Now, to your question. WeChat won at chat and once they owned communication / identity, it was fairly easy to move into payments and everything else. Urbit has a classic chicken & egg problem: its tech is designed to be better at doing everything for everybody. The current stack is already much more robust and better suited than urbit for most if not all one-off 'killer apps.'

So, you're right, they need to find the first killer app, equivalent to WeChat's 'chat'. I've been following the project for years, and the answer to this question has eluded me. However, recently, I finally heard the first solution which felt like the completely right solution to me, and I believe they're pursuing it.

Yes, some of the language is pompous and unnecessarily 'verbose'(being generous). Yes, they could do a better job explaining the problem in laymen's terms. However, I can tell you that the people behind this project are very intelligent and very serious. And, of course a little crazy..but you have to be a little bit to attempt something on this magnitude...right?

>However, recently, I finally heard the first solution which felt like the completely right solution to me, and I believe they're pursuing it.

What's that?

hazarding a guess: a secure social integration layer for cryptocurrency?

now that i'm thinking about it, this has to be the answer

> Is Urbit still heavily dependent on unreleased root node code? In other words, is this distributed computing just a load of hype covering over a overly complicated star topology?

Urbit has always been fully open source as far as I know (at least since 2013). It is true that Tlon runs some of the galaxies and stars that most people use, but that's just because other galaxy owners haven't decided it's worth it to do so (because Tlon is doing a great job of it).

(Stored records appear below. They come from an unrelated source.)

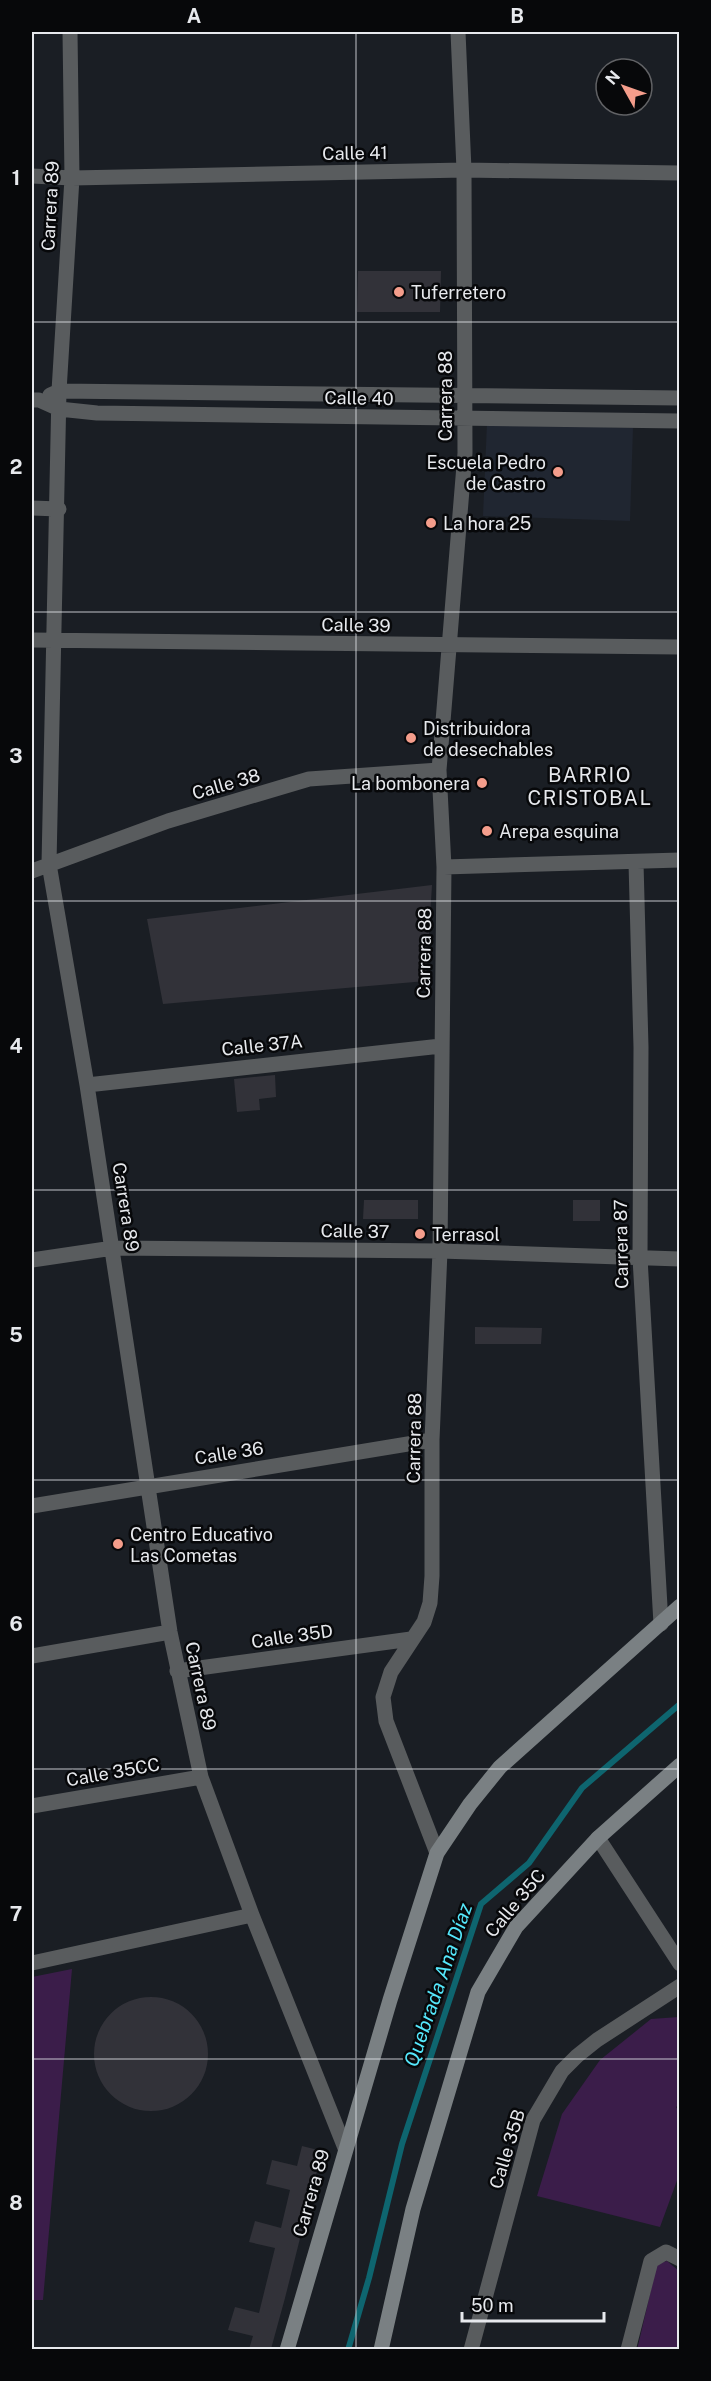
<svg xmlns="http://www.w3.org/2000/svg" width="711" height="2381" font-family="'Public Sans',sans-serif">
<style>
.built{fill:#202631}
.green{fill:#3b1d4a}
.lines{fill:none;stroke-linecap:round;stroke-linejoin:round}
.stream{stroke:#0e656f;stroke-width:6}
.building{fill:#323239}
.street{stroke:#595c5e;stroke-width:15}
.secondary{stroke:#7a8083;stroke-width:15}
.grid{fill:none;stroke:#e7e9ed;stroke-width:1.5;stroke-opacity:0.55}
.poi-dot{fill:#f49d8b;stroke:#07080a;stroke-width:2}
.labels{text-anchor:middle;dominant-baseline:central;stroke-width:5;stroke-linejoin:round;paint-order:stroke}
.street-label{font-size:18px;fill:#e7e9ed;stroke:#07080a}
.poi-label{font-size:18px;fill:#e7e9ed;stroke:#07080a;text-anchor:start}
.neighbourhood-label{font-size:20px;letter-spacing:1.5px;fill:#e7e9ed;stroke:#07080a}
.water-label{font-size:20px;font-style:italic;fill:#55e7fb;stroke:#07080a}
.neatline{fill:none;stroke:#e7e9ed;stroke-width:2}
.grid-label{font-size:20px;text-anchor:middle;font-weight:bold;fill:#e7e9ed}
</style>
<rect width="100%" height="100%" fill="#1a1e24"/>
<path class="built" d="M487 423 633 428 630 521 483 516Z"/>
<path class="green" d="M72 1969 43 2300H32V1977Z
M679 2017 680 2104 676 2107 679 2112V2175L660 2227 537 2196 562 2114 600 2060 651 2019Z
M667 2261 679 2271V2349L637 2350 657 2264Z"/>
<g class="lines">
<path class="stream" d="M348 2350 369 2278 402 2144 481 1904 529 1863 582 1788 680 1704"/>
</g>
<path class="building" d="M358 271H441L440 312H357Z
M432 885 426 981 163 1004 147 919Z
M275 1075 276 1097 259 1099 260 1110 237 1112 234 1079Z
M364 1200H418V1219H363Z
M573 1200H600V1221H573Z
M475 1327 542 1328 541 1344H475Z
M94 2054a57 57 0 1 1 114 0a57 57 0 1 1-114 0Z
M302 2146 322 2151 285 2298 271 2349H249L253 2336 228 2330 235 2307 259 2313 275 2248 249 2242 255 2221 281 2228 290 2190 266 2184 272 2160 297 2166Z"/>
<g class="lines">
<path class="street" d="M70 32 72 178 59 391 49 864 87 1085 170 1632 201 1777 252 1915 345 2148
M32 176 72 178 464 170 680 173
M50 395 59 391 680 398
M32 400H39L59 409 97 413 680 421
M32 508 59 509
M32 640 680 647
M636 863 641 1047 640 1258 661 1624
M444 867 680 860
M32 871 168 821 309 779 439 770
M87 1085 441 1046
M32 1260 113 1248 440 1251 680 1259
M32 1506 432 1440
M32 1656 170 1632
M177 1671 411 1639
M32 1806 201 1777
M598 1838 680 1964
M437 1853 386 1721 383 1697 391 1672 424 1622 430 1603 432 1576V1440L440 1251 444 867 439 770 465 453 464 170 458 32
M32 1963 252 1915
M471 2350 533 2120 562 2071 577 2056 597 2040 680 1986
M628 2350 651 2261 666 2252 680 2259"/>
<path class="secondary" d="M287 2350 390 2000 437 1853 470 1804 500 1767 680 1606
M381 2350 413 2209 478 1992 516 1927 598 1838 680 1765"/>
</g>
<path class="grid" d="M356 32V2350M32 322H680M32 612H680M32 901H680M32 1190H680M32 1480H680M32 1769H680M32 2059H680"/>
<g class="poi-dot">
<circle cx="399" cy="292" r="6"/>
<circle cx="558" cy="472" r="6"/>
<circle cx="431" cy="523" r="6"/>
<circle cx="411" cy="738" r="6"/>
<circle cx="482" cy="783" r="6"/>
<circle cx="487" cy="831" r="6"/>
<circle cx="420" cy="1234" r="6"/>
<circle cx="118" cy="1544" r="6"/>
</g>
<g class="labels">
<g class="street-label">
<text transform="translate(355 153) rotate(-1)">Calle 41</text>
<text transform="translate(50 206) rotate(-87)">Carrera 89</text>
<text transform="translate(445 396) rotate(-90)">Carrera 88</text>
<text transform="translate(359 398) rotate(1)">Calle 40</text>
<text transform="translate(356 625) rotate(1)">Calle 39</text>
<text transform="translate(226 784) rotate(-16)">Calle 38</text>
<text transform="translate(424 953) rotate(-89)">Carrera 88</text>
<text transform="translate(262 1045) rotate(-6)">Calle 37A</text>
<text transform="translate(126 1207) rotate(81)">Carrera 89</text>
<text transform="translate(355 1231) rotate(1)">Calle 37</text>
<text transform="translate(621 1244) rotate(-91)">Carrera 87</text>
<text transform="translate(414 1438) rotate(-89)">Carrera 88</text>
<text transform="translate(229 1453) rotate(-9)">Calle 36</text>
<text transform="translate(292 1636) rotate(-8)">Calle 35D</text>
<text transform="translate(201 1686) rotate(78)">Carrera 89</text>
<text transform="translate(113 1772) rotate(-10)">Calle 35CC</text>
<text transform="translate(515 1903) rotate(-50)">Calle 35C</text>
<text transform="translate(507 2149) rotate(-73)">Calle 35B</text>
<text transform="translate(311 2193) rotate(-74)">Carrera 89</text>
</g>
<g class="poi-label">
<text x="411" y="292">Tuferretero</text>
<text x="546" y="462" text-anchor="end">Escuela Pedro<tspan x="546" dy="21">de Castro</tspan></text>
<text x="443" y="523">La hora 25</text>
<text x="423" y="728">Distribuidora<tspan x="423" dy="21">de desechables</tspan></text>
<text x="470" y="783" text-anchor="end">La bombonera</text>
<text x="499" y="831">Arepa esquina</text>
<text x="432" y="1234">Terrasol</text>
<text x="130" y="1534">Centro Educativo<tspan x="130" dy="21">Las Cometas</tspan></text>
</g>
<g class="neighbourhood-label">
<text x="590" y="775">BARRIO<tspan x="590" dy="23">CRISTOBAL</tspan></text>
</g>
<g class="water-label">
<text transform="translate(438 1985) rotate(-71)">Quebrada Ana Díaz</text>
</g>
</g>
<rect width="711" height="2381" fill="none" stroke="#07080a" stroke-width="66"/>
<g transform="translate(624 87) rotate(310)"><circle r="28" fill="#07080a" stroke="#616265" stroke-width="1.5"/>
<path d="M0-4.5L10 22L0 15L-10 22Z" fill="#f49d8b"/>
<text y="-9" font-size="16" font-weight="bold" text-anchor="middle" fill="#e7e9ed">N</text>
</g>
<path d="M462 2312v9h142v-9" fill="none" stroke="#e7e9ed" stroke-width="3"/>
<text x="471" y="2312" font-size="18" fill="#e7e9ed" stroke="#07080a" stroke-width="4.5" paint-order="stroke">50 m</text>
<rect x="33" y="33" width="645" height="2315" class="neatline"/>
<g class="grid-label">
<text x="194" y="23">A</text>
<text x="517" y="23">B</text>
<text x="16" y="185">1</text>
<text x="16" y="474">2</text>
<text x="16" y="763">3</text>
<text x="16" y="1053">4</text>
<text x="16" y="1342">5</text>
<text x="16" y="1631">6</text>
<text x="16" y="1921">7</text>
<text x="16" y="2210">8</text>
</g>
</svg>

So, there are absolutely no "Killer Features" then? That was my primary question, which you refused to answer.

That's what I suspected.

Edit: Quote from your post-- "However, recently, I finally heard the first solution which felt like the completely right solution to me, and I believe they're pursuing it."

Yet no answer.

See my comment above.
That's not decentralisation. That's federation.
(You might have hit reply on the wrong post? This is all stuff orthogonal to my point.)